When Leanna Blevins was job hunting in 2004, she had options. Her CV included a Ph.D. from Curry’s higher ed program and an impressive line-up of work experience, including a stint in President John Casteen’s office.
When it came time to decide between three job offers, Blevins took a risk and followed her heart to Martinsville, Va. She chose the position that was, in her words, “least likely to become a reality,” but it was the one that best fulfilled her passion for bringing higher education to rural and underserved areas.
Her gamble to join the New College Planning Commission definitely paid off. “This experience is something I wouldn’t have gained anywhere else,” she insists.
She joined the planning commission because New College Institute didn’t yet exist. “I was very attracted to the opportunity to help build something from the ground up,” she says. “I've been able to work on every aspect of creating the organization, from political to financial to educational and everything in between, including facilities and parking!”
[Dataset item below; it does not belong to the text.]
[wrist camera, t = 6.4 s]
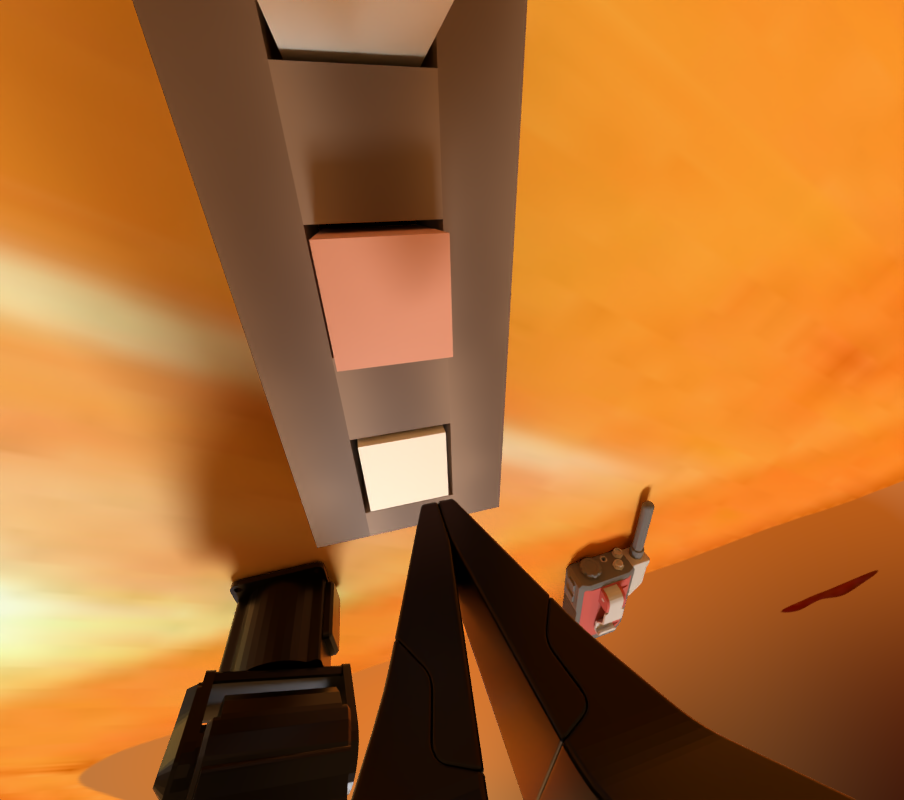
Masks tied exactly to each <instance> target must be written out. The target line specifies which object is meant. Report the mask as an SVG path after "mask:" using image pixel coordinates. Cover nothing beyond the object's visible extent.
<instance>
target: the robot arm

NCI is a state-funded educational entity that provides access to bachelor's degree completion programs, master's degrees, teacher endorsement programs, teacher recertification courses, and more through partnerships with colleges and universities—including U.Va. It was established to address southern Virginia’s historically low rate of college attendance, which is primarily due to financial and geographic barriers. The closest public four-year universities are more than two hours driving distance from most area residents.
“I was very attracted to the opportunity to help build something from the ground up,”
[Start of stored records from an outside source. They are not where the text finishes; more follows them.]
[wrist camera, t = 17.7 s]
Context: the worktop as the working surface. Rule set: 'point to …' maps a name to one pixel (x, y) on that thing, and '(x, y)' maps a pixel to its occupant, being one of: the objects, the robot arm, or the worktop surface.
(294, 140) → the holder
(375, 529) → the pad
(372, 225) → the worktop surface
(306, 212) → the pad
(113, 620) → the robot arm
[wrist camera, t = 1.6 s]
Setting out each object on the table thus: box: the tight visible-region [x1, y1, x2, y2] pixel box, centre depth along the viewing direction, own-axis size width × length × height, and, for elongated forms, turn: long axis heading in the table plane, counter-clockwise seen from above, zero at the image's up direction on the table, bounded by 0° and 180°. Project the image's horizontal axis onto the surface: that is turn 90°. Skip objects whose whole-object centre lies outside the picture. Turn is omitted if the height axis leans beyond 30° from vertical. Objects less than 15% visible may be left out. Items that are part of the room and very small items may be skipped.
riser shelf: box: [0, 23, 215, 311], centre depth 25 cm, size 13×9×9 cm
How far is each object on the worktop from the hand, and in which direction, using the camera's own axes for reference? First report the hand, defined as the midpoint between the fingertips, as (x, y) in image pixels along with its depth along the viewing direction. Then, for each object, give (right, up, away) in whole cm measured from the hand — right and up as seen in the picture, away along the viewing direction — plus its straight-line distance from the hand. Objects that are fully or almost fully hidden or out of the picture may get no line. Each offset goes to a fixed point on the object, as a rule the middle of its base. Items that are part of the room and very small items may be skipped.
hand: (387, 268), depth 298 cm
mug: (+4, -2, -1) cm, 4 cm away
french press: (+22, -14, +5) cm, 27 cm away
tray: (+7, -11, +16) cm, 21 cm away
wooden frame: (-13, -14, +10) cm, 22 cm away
A first-generation college graduate herself, Blevins is the associate director of NCI, which was officially established in 2006. Under the leadership of executive director Barry Dorsey (Ed.D. ’80 Higher Ed), she wears many hats, as does everyone on the small staff, she says. Her responsibilities include preparing institutional reports, collaborating with educational partners, working with state legislators, conducting public relations, developing institutional policy, and writing grants.
Blevins gives credit to the Curry School for preparing her for a position in which she is required to fill such a variety of roles. “The faculty members at Curry always gave us real-world examples and practical experience,” she says. Two of her favorite courses were Finance, taught by David Breneman and Peg Miller, and Management and Planning, taught by professor Alton Taylor, now retired.
“The faculty also gave me access to people and individuals that are critical to where and who I am,” she adds. For example, Miller brought in Gordon Davies, former director of SCHEV, and suggested that Blevins work with him on a multistate educational policy audit. “Gordon became a mentor to me and I seek his wisdom often,” Blevins says. In addition, Taylor linked her up with Tod Massa, Policy Research and Data Warehousing Director at SCHEV, whom Blevins continues to work with regularly.
Blevins says her work at NCI is a labor of love, and she is happy with her decision to take a little risk. “I know that the work I do makes a difference every day.”